▶ _RECORDS PROVIDED_
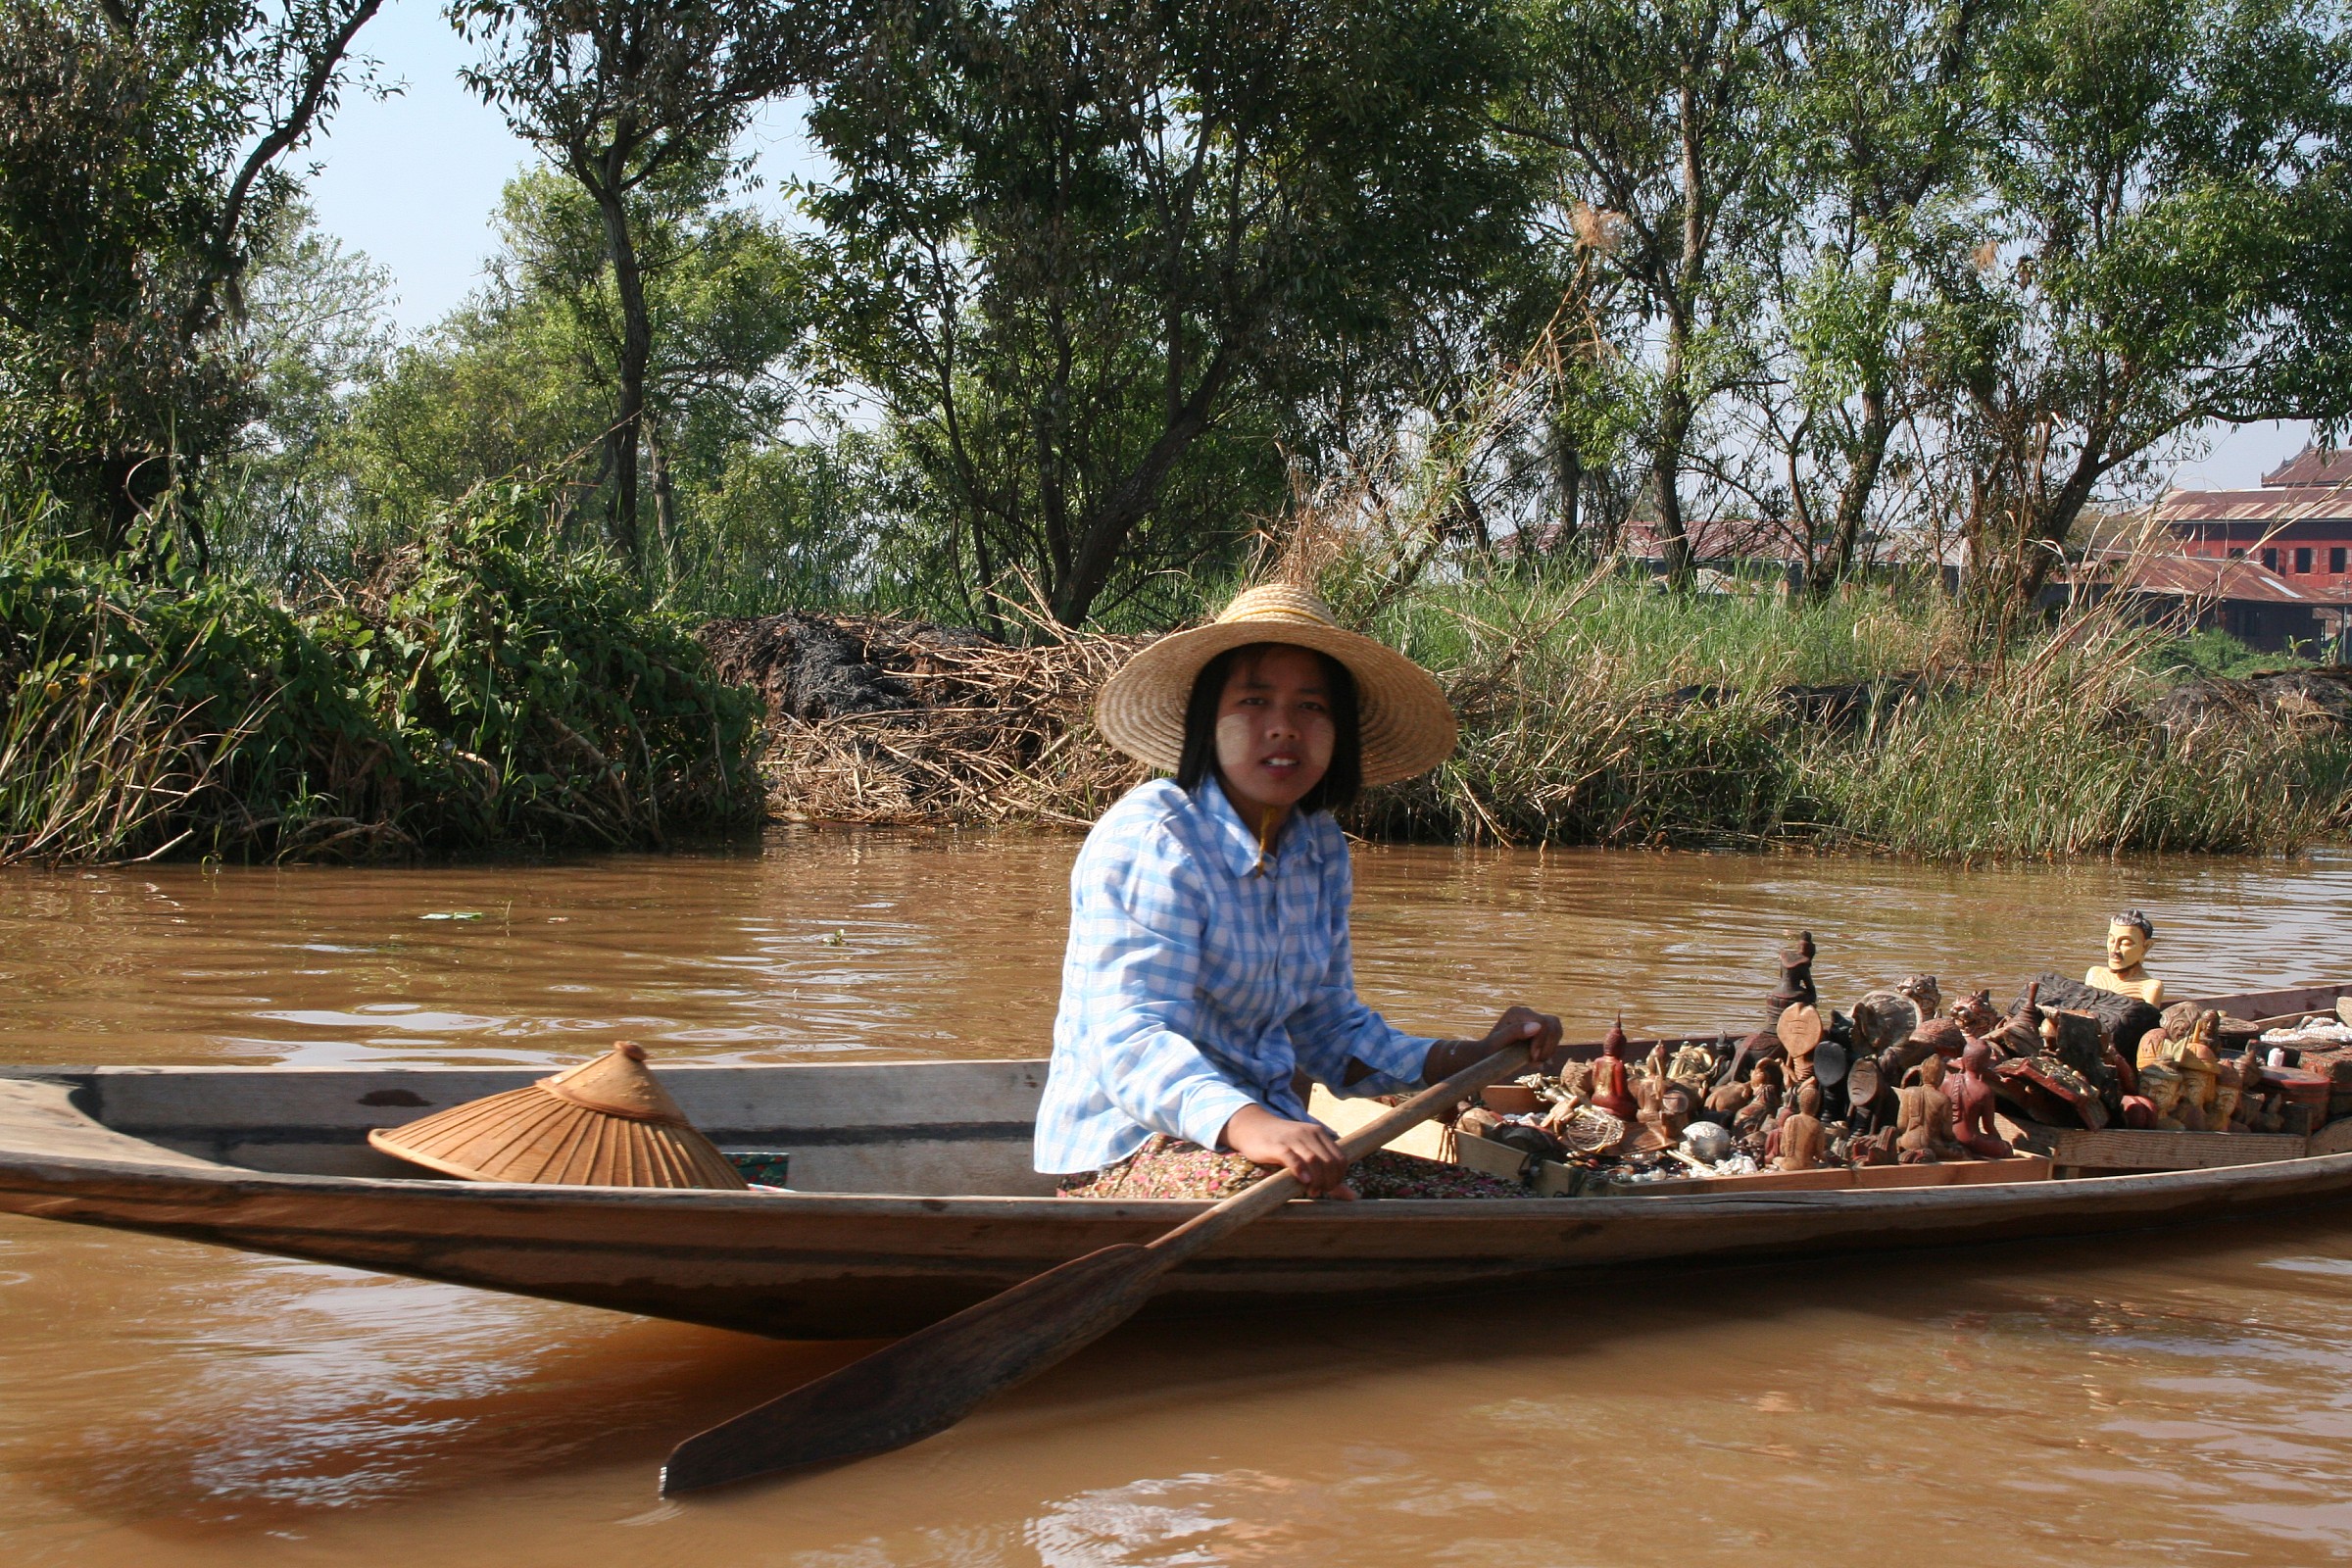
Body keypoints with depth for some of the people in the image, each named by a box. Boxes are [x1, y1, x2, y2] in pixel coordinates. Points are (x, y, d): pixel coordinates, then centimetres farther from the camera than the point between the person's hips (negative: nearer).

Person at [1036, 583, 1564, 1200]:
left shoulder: (1321, 849, 9)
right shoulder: (1147, 840, -16)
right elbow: (1133, 1039, -27)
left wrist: (1479, 1056, 5)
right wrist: (1251, 1127, -45)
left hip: (1272, 1132, 8)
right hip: (1128, 1147, -8)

▶ _WHAT THE EXERCISE ASKS_
Tally the lines above that contain the word "right", matching case exactly, and give only the number.

▶ _EXERCISE RESPONSE_
4